FIGURE 10.1 Tubular Carcinoma. A: A needle core biopsy sample from the tubular carcinoma (TC) shown in (C). B: The neoplastic glands are monostratified and embedded in desmoplastic stroma. C: Residual TC in the excisional biopsy specimen. Note hemorrhage in the surrounding tissue.

The tubules of TC have slightly angular profile (Fig. 10.1). Tear drop-shaped glands are common (Fig. 10.2). The glandular lumen usually is widely patent, a feature best appreciated at low-power examination (Figs. 10.1 and 10.2). The neoplastic epithelium lining the glands is cuboidal or columnar. The neoplastic cells within a given lesion are usually homogeneous, but some variation in the height of the epithelium is often present, and nearly flat epithelium can be found in continuity with columnar cells within an individual gland (Fig. 10.2). The cytoplasm is relatively abundant and has amphophilic quality. Cytoplasmic snouts often protrude from the apical surface of the glandular epithelium of TC (Fig. 10.2), but this finding is not exclusive to TC. Very uncommon variants of TC feature mucin secretion (Fig. 10.3) or apocrine differentiation (33). Eosinophilic cytoplasm and apical intracytoplasmic granules characteristic of apocrine differentiation usually are not present in TC. The nuclei are basally located, round to oval, and show low-grade atypia, with even chromatin and a smooth nuclear membrane. Focal intermediate grade nuclear atypia may be present. Nucleoli are inconspicuous or inapparent, and tend to be adjacent to the nuclear membrane. Mitoses are rare, and necrosis is absent.
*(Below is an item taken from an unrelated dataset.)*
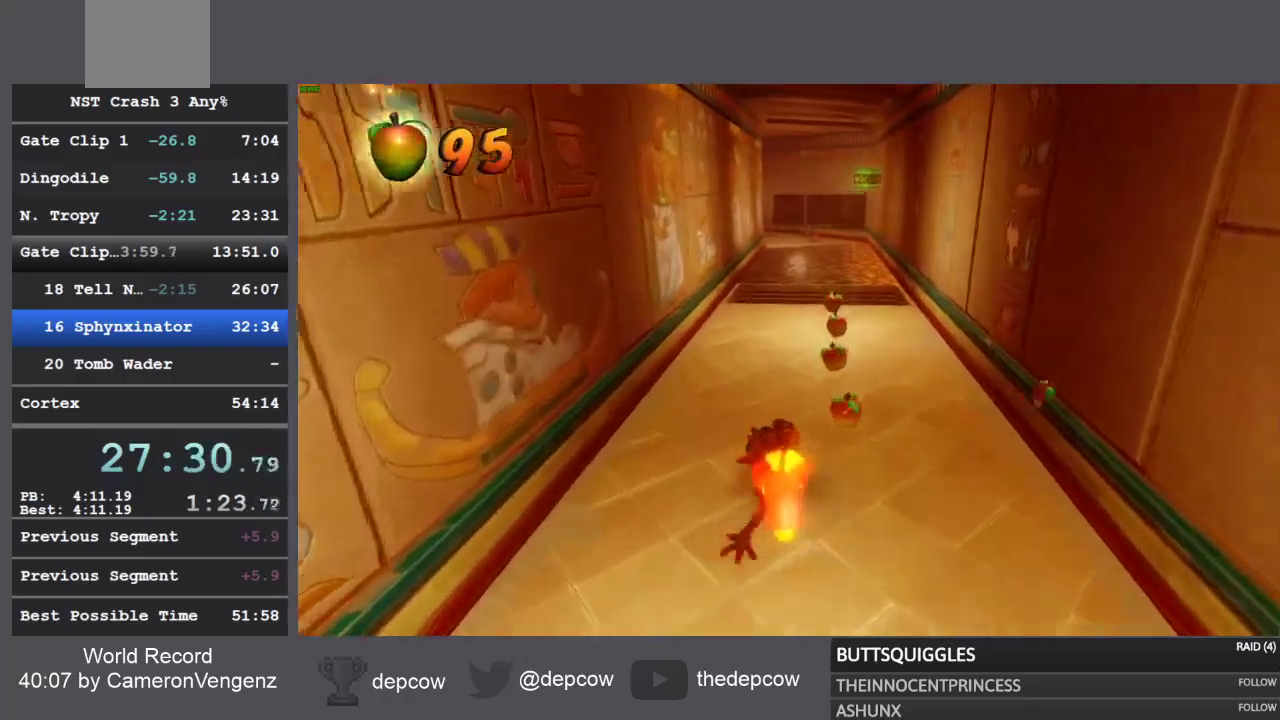
{"dt_ms": 500, "buttons": [], "left_stick": "up", "right_stick": "center", "events": [[67, "R1", "up"], [183, "SQUARE", "down"], [383, "SQUARE", "up"]]}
The stroma admixed with TC is rich in myofibroblasts, abundant elastic tissue, and myxoid matrix (Figs. 10.1, 10.2, and 10.4). It tends to be more abundant than in well-differentiated IFDC and separates the neoplastic glands more widely. Elastosis

has been regarded as a hallmark of TC (Fig. 10.5), but it is not present in all cases and can be a prominent feature also of non-TCs and in some benign lesions, especially those with the “radial scar” pattern.
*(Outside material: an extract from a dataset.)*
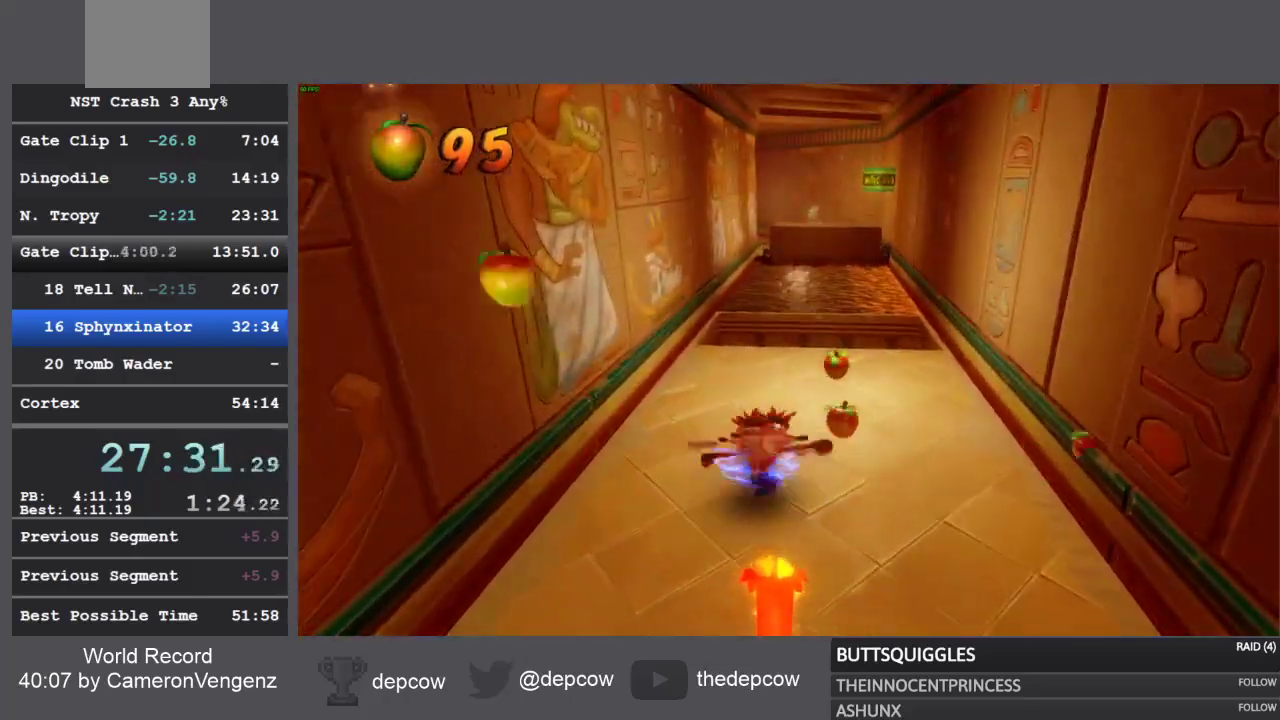
{"dt_ms": 500, "buttons": ["SQUARE"], "left_stick": "up", "right_stick": "center", "events": [[83, "R1", "down"], [250, "R1", "up"], [350, "SQUARE", "down"]]}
FIGURE 10.2 Tubular Carcinoma. The neoplastic ductules consist of a single layer of uniform cuboidal cells. A: A normal terminal duct is shown on the right for contrast with the angular carcinomatous structures. B: This carcinoma is composed partly of glands with rounded shapes. C: Tubular carcinoma composed of glands of various shapes invades fat. D: Absence of myoepithelium is demonstrated by the myosin immunostain. A blood vessel on the left is myosin-positive.

FIGURE 10.3 Tubular Carcinoma with Intracytoplasmic Mucin. A: The carcinoma is composed mainly of glands lined by cuboidal cells. B: Some cells have intracytoplasmic lumina. C: The lumina of some intracytoplasmic vacuoles are outlined in red with the mucicarmine stain (arrow).

FIGURE 10.3 (continued)

FIGURE 10.4 Tubular Carcinoma and Stromal Desmoplasia. A: The neoplastic glands of tubular carcinoma are admixed with abundant desmoplastic stroma in this needle core biopsy sample. B: At high-power examination, abundant desmoplastic stroma separates the neoplastic glands. Note the tear drop-shaped gland on the right and apical “snouts” around many neoplastic gland lumina.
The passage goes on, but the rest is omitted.